Southern Water slammed for poor environmental performance
The West Sussex-based firm's been given the lowest possible rating in a new report
Southern Water faces a meeting with the Environment Secretary to explain its environmental performance after receiving the lowest rating possible in a new report.
The Worthing-based firm, which supplies customers across Sussex, Hampshire and Kent, was given one star out of four for 2019 by the Environment Agency.
It marks the first time that any company has rated that low in the Environmental Performance Assessment since 2015, and the first time Southern Water has been given that dubious honour since 2013.
Southern Water had been rated three stars, or 'good', as late as 2017 but fell to a two-star 'requiring improvement' grade in 2018 prior to the latest drop.
The report looked into the number of water pollution incidents, including how many of those were serious, along with pollution per km of sewer pipes and compliance with permits.
Southern Water were found to have recorded 430 incidents across their network in 2018/19, their highest since 2011.
Seven of those were rated as serious.
For every 10,000km of sewer, there were 110 incidents, which is almost triple the 39 which occurred last year.

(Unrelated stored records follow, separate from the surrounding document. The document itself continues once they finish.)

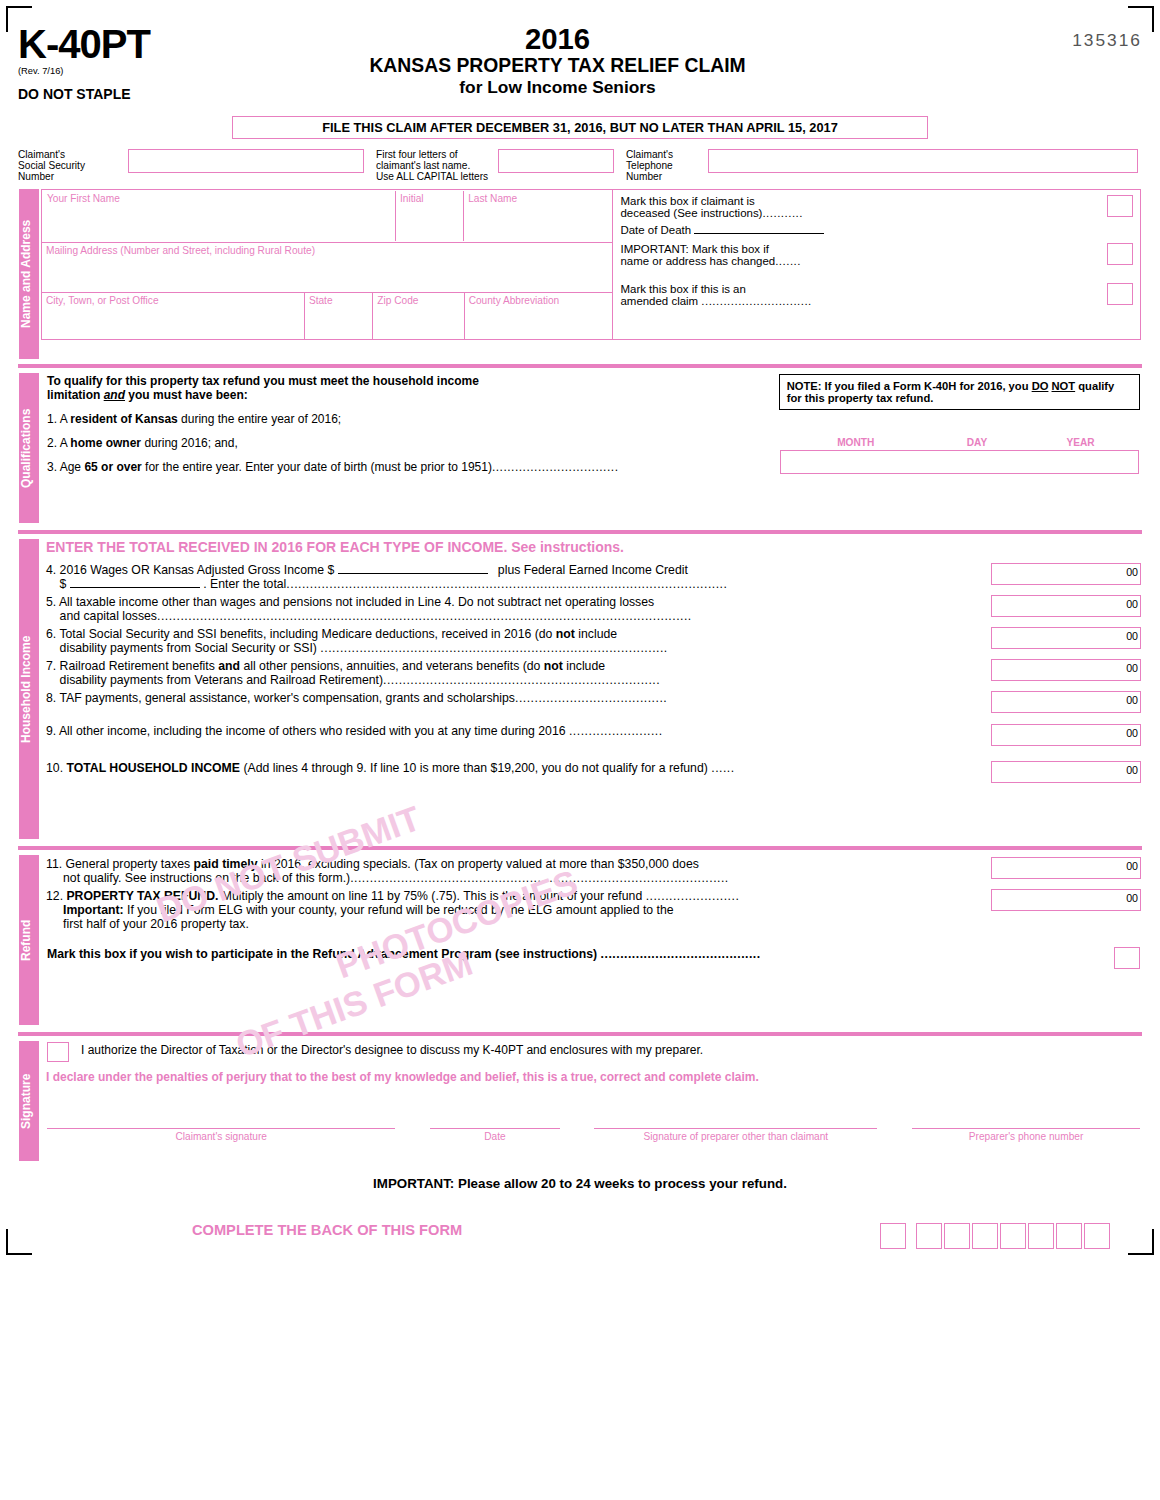DO NOT SUBMIT
PHOTOCOPIES
OF THIS FORM
K-40PT
(Rev. 7/16)
DO NOT STAPLE
2016
KANSAS PROPERTY TAX RELIEF CLAIM
for Low Income Seniors
135316
FILE THIS CLAIM AFTER DECEMBER 31, 2016, BUT NO LATER THAN APRIL 15, 2017
| Claimant's Social Security Number | | First four letters of claimant's last name. Use ALL CAPITAL letters | | Claimant's Telephone Number | |
| Name and Address | / / Your First Name / Initial / Last Name / / / Mark this box if claimant is deceased (See instructions) ........... / / / Date of Death / / IMPORTANT: Mark this box if name or address has changed ....... / / / Mark this box if this is an amended claim .............................. / / / / Mailing Address (Number and Street, including Rural Route) / / / City, Town, or Post Office / State / Zip Code / County Abbreviation / / |
| Qualifications | / To qualify for this property tax refund you must meet the household income limitation and you must have been: 1. A resident of Kansas during the entire year of 2016; 2. A home owner during 2016; and, 3. Age 65 or over for the entire year. Enter your date of birth (must be prior to 1951) ................................. / NOTE: If you filed a Form K-40H for 2016, you DO NOT qualify for this property tax refund. / MONTH / DAY / YEAR / / |
| Household Income | ENTER THE TOTAL RECEIVED IN 2016 FOR EACH TYPE OF INCOME. See instructions. / 4. 2016 Wages OR Kansas Adjusted Gross Income $ plus Federal Earned Income Credit $ . Enter the total ................................................................................................................. / 00 / / 5. All taxable income other than wages and pensions not included in Line 4. Do not subtract net operating losses and capital losses ......................................................................................................................................... / 00 / / 6. Total Social Security and SSI benefits, including Medicare deductions, received in 2016 (do not include disability payments from Social Security or SSI) ......................................................................................... / 00 / / 7. Railroad Retirement benefits and all other pensions, annuities, and veterans benefits (do not include disability payments from Veterans and Railroad Retirement) ....................................................................... / 00 / / 8. TAF payments, general assistance, worker's compensation, grants and scholarships ....................................... / 00 / / 9. All other income, including the income of others who resided with you at any time during 2016 ........................ / 00 / / 10. TOTAL HOUSEHOLD INCOME (Add lines 4 through 9. If line 10 is more than $19,200, you do not qualify for a refund) ...... / 00 / |
| Refund | / 11. General property taxes paid timely in 2016, excluding specials. (Tax on property valued at more than $350,000 does not qualify. See instructions on the back of this form.) ................................................................................................. / 00 / / 12. PROPERTY TAX REFUND. Multiply the amount on line 11 by 75% (.75). This is the amount of your refund ........................ Important: If you filed Form ELG with your county, your refund will be reduced by the ELG amount applied to the first half of your 2016 property tax. / 00 / / Mark this box if you wish to participate in the Refund Advancement Program (see instructions) ......................................... / / |
| Signature | / / I authorize the Director of Taxation or the Director's designee to discuss my K-40PT and enclosures with my preparer. / I declare under the penalties of perjury that to the best of my knowledge and belief, this is a true, correct and complete claim. / Claimant's signature / / Date / / Signature of preparer other than claimant / / Preparer's phone number / |
IMPORTANT: Please allow 20 to 24 weeks to process your refund.
| COMPLETE THE BACK OF THIS FORM | |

The Environment Secretary, George Eustice, said that four out of the nine companies providing water in England - Southern Water, Anglian, Northumbrian and South West Water - were falling short of standards.

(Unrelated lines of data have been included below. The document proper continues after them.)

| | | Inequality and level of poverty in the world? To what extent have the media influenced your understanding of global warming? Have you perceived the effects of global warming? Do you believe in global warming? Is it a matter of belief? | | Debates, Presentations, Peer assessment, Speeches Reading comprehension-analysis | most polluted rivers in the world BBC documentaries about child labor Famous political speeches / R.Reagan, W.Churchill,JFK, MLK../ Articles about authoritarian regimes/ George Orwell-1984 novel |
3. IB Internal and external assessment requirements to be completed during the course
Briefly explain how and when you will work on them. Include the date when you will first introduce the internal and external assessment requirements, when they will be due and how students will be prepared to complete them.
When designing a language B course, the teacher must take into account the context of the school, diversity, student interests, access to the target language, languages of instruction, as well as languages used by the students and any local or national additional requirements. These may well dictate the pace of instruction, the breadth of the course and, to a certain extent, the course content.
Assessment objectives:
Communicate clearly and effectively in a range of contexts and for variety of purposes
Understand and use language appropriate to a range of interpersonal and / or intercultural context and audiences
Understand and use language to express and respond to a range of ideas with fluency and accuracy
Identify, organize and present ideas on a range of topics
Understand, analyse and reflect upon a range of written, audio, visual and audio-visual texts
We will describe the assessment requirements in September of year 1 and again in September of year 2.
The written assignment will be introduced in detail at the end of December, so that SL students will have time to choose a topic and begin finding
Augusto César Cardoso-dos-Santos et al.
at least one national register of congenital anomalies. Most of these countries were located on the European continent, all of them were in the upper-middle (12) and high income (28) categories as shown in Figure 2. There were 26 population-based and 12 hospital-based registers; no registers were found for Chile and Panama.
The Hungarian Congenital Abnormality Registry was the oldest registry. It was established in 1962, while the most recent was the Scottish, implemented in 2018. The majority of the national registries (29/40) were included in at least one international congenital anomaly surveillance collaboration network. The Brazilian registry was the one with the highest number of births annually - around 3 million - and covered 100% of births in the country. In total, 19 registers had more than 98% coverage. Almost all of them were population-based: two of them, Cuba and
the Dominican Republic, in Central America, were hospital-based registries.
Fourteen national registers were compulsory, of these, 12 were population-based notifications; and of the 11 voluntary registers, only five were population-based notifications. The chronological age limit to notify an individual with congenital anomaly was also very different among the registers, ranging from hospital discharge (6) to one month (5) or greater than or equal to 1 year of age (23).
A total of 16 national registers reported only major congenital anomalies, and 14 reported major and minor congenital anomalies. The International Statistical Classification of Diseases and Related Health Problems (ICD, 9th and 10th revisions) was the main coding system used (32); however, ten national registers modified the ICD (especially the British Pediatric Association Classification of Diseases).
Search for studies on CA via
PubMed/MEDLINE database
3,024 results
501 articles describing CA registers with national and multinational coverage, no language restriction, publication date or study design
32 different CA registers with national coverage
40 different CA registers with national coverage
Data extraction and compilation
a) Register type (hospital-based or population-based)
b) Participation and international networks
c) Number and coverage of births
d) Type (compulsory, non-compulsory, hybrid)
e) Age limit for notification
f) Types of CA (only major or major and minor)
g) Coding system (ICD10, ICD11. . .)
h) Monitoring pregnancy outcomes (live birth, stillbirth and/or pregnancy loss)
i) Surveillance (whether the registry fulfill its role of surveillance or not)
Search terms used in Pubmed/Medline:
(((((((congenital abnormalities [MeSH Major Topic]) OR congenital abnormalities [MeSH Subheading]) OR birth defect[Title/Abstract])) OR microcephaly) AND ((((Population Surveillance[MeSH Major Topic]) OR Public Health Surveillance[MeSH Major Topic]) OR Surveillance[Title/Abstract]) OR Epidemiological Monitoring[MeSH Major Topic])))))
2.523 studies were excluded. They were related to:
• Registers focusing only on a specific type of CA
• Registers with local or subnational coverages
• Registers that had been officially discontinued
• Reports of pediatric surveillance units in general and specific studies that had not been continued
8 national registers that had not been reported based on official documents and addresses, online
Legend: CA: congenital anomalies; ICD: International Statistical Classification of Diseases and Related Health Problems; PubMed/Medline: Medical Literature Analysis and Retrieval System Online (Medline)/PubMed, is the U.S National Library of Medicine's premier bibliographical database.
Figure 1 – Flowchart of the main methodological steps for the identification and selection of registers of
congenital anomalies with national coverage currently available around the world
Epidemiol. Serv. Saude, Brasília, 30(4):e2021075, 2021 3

“Water companies have a responsibility to act as custodians of the environment and this report for 2019 shows that some are failing to take their obligations seriously. That is not good enough.
“We have the rightly ambitious target in our 25 Year Environment Plan to bring at least three quarters of our waters as close as possible to their natural state as soon as possible and are bringing forward a legally binding target on water quality in the Environment Bill. Our new Environmental Land Management scheme – replacing the EU CAP scheme – will also play a critical part in reducing some of the farming practices which pollute our waters.

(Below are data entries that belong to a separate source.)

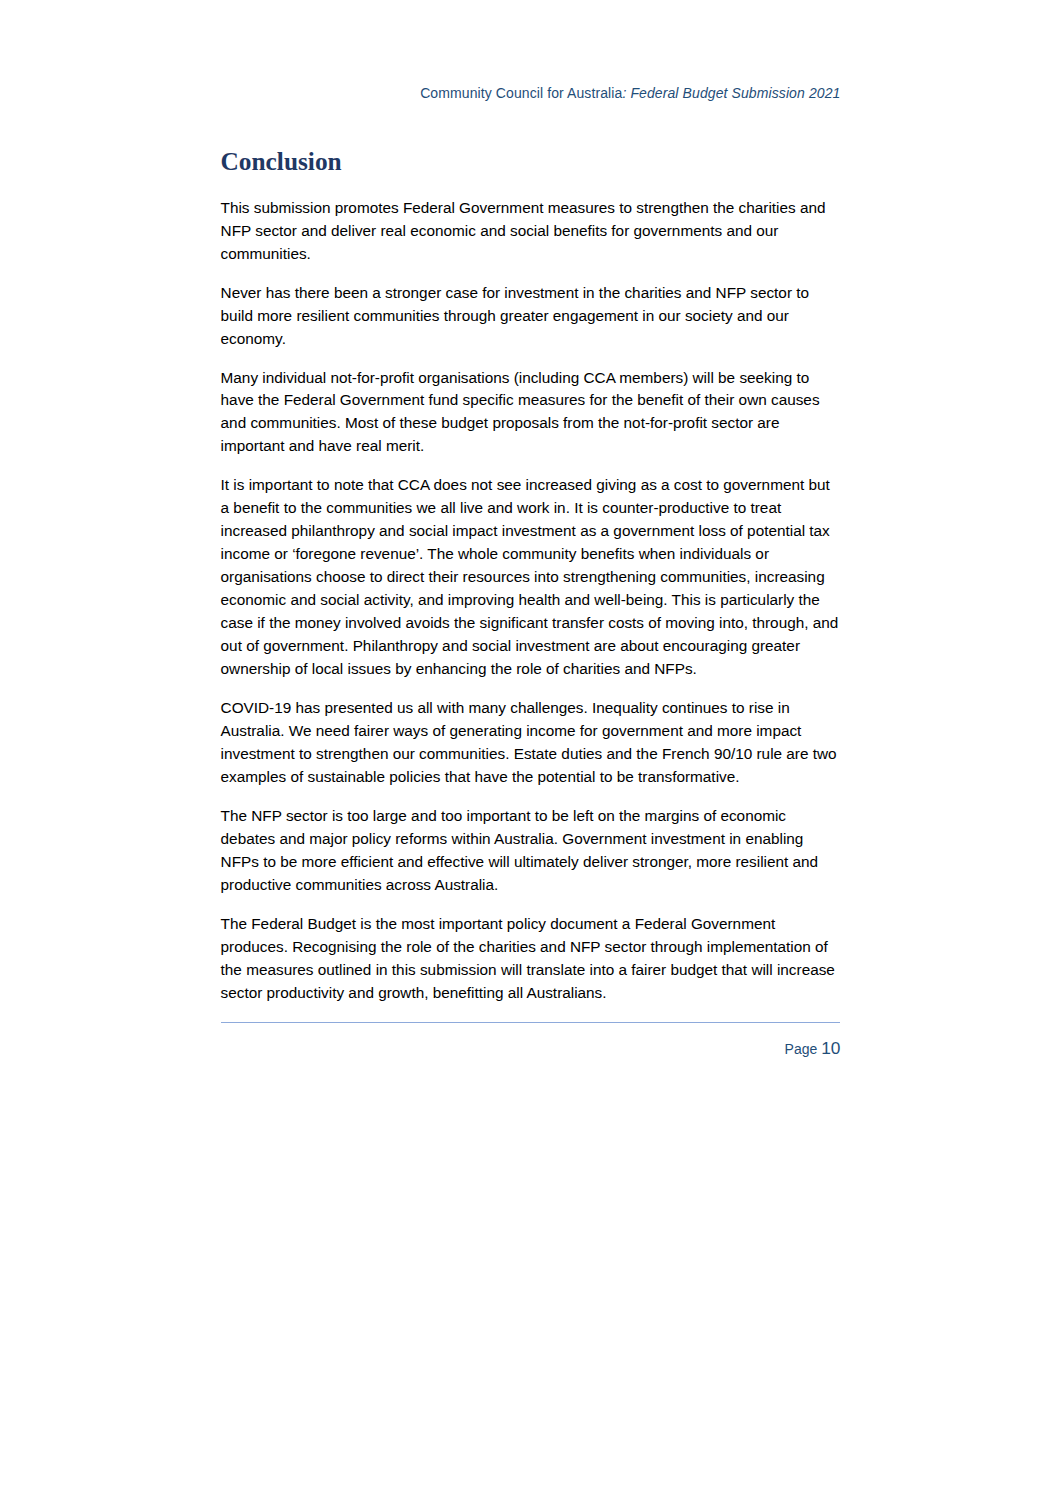Community Council for Australia: Federal Budget Submission 2021
Conclusion
This submission promotes Federal Government measures to strengthen the charities and NFP sector and deliver real economic and social benefits for governments and our communities.
Never has there been a stronger case for investment in the charities and NFP sector to build more resilient communities through greater engagement in our society and our economy.
Many individual not-for-profit organisations (including CCA members) will be seeking to have the Federal Government fund specific measures for the benefit of their own causes and communities. Most of these budget proposals from the not-for-profit sector are important and have real merit.
It is important to note that CCA does not see increased giving as a cost to government but a benefit to the communities we all live and work in. It is counter-productive to treat increased philanthropy and social impact investment as a government loss of potential tax income or ‘foregone revenue’. The whole community benefits when individuals or organisations choose to direct their resources into strengthening communities, increasing economic and social activity, and improving health and well-being. This is particularly the case if the money involved avoids the significant transfer costs of moving into, through, and out of government. Philanthropy and social investment are about encouraging greater ownership of local issues by enhancing the role of charities and NFPs.
COVID-19 has presented us all with many challenges. Inequality continues to rise in Australia. We need fairer ways of generating income for government and more impact investment to strengthen our communities. Estate duties and the French 90/10 rule are two examples of sustainable policies that have the potential to be transformative.
The NFP sector is too large and too important to be left on the margins of economic debates and major policy reforms within Australia. Government investment in enabling NFPs to be more efficient and effective will ultimately deliver stronger, more resilient and productive communities across Australia.
The Federal Budget is the most important policy document a Federal Government produces. Recognising the role of the charities and NFP sector through implementation of the measures outlined in this submission will translate into a fairer budget that will increase sector productivity and growth, benefitting all Australians.
Page 10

“Certain water companies must step up and do better, which is why I will be meeting those who are falling short of our expectations to discuss how we can work together to drive better performance.”
Southern Water's CEO, Ian MacAuley, said the company were 'rightly disappointed' to have fallen in the ratings.
"We are already taking bold steps to set our pollution record straight.
"We invested an additional £3.2 million during 2019–20 to improve our ability to find and fix leaks alongside an additional £54 million to improve pollution performance.
“Southern Water is a company in transformation and last month we announced our Pollution Incident Reduction Plan, which was shared with the Environment Agency following months of work. We are one of the first organisations in the sector to have analysed the challenge in detail and developed a plan around it. It sets out a plan to reduce pollution incidents to 80 per year by 2025, and zero pollution incidents by 2040.
“We are also fully confident this plan and future iterations will allow us to reduce the number of pollution incidents in the imminent future.”